Gregory J. Read is an Australian filmmaker.

== Career ==
Read started his film career writing, directing, producing and editing documentaries: Spirits of the Carnival, Tides of Passage, and Photographers of Australia: Dupain, Sievers, Moore. In 2006 Read wrote and directed Like Minds starring Eddie Redmayne (in his feature film début), Tom Sturridge, Toni Collette and Richard Roxburough.

Although Like Minds was Read's feature film directorial début, he had assisted in the production of many low-budget Australian features and directed, produced, and/or art directed television commercials and music videos for performers such as Kate Ceberano, Iva Davis, Grant McLennon, and the Divinyls.

In 2008 he established Aerial Film Australia, a specialist aerial company with credits on films such as Unbroken, San Andreas, Pirates of the Caribbean: Dead Men Tell No Tales, Alien: Covenant, Lion, The Meg, The Shallows, Peter Rabbit, Pacific Rim: Uprising, Aquaman, and Spiderhead.

Brief A -> According to the biography of Gregory J. Read, in what year did he establish Aerial Film Australia?
Brief B -> List all the documentaries that the biography of Gregory J. Read says he wrote, directed, produced and edited at the start of his film career.
Brief C -> Continue the biography of Gregory J. Read from its last sentence.
You won't need the dataset entries to complete any of the work here.

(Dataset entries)

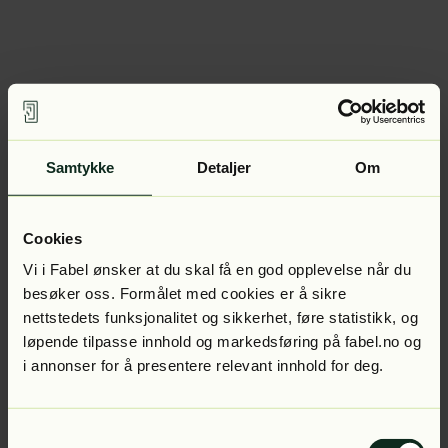
Samtykke
Detaljer
Om
Cookies
Vi i Fabel ønsker at du skal få en god opplevelse når du
besøker oss. Formålet med cookies er å sikre
nettstedets funksjonalitet og sikkerhet, føre statistikk, og
løpende tilpasse innhold og markedsføring på fabel.no og
i annonser for å presentere relevant innhold for deg.
Samtykkevalg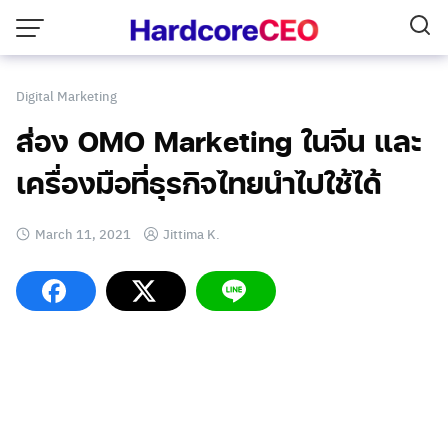
Skip
to
content
Digital Marketing
ส่อง OMO Marketing ในจีน และ
เครื่องมือที่ธุรกิจไทยนำไปใช้ได้
March 11, 2021
Jittima K.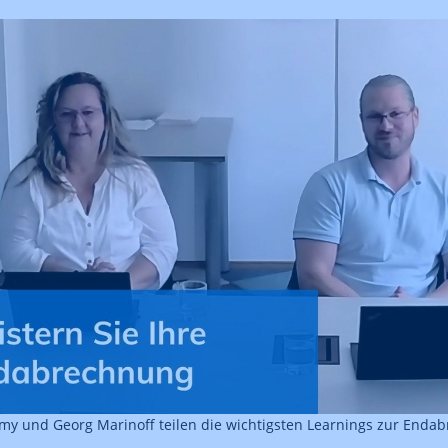
my und Georg Marinoff teilen die wichtigsten Learnings zur End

Task result A -> 2008

Task result B -> Spirits of the Carnival, Tides of Passage, and Photographers of Australia: Dupain, Sievers, Moore

Task result C ->
In 2011, he produced with Anthony Waddington the multi award-winning film The Eye of the Storm.

Read wrote, shot and directed the Australian Writers' Guild (AWGIE) award-winning (2020) feature documentary, Own The Sky chronicling David Mayman's journey in the development of the world's first real jetpack. He shot, field directed and associate produced the Akos Armont directed feature documentary Brabham (2020).